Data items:

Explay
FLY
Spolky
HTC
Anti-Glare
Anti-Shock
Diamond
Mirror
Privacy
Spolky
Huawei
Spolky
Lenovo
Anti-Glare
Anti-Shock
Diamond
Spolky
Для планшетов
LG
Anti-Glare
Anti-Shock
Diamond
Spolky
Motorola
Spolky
* * *
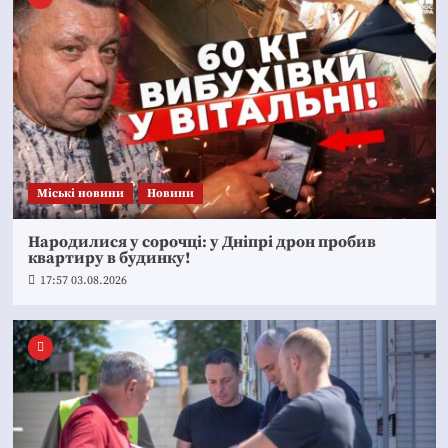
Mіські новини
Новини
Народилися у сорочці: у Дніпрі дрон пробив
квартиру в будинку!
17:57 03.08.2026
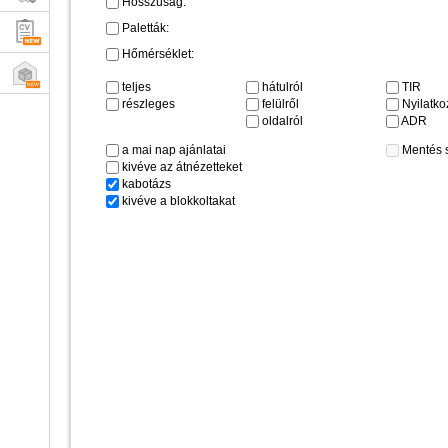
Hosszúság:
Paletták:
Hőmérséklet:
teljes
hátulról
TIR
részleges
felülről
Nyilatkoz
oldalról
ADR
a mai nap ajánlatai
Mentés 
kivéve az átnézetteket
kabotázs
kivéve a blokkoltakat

• **Instruction**
Rewrite the data from the line containing "Mіські новини" through the line containing "kivéve a blokkoltakat", swapping "kivéve" for "kizárva" and keeping everything else the same. Leave the pictures out of your answer.

• **Answer**
Mіські новини
Новини
Народилися у сорочці: у Дніпрі дрон пробив
квартиру в будинку!
17:57 03.08.2026
Hosszúság:
Paletták:
Hőmérséklet:
teljes
hátulról
TIR
részleges
felülről
Nyilatkoz
oldalról
ADR
a mai nap ajánlatai
Mentés 
kizárva az átnézetteket
kabotázs
kizárva a blokkoltakat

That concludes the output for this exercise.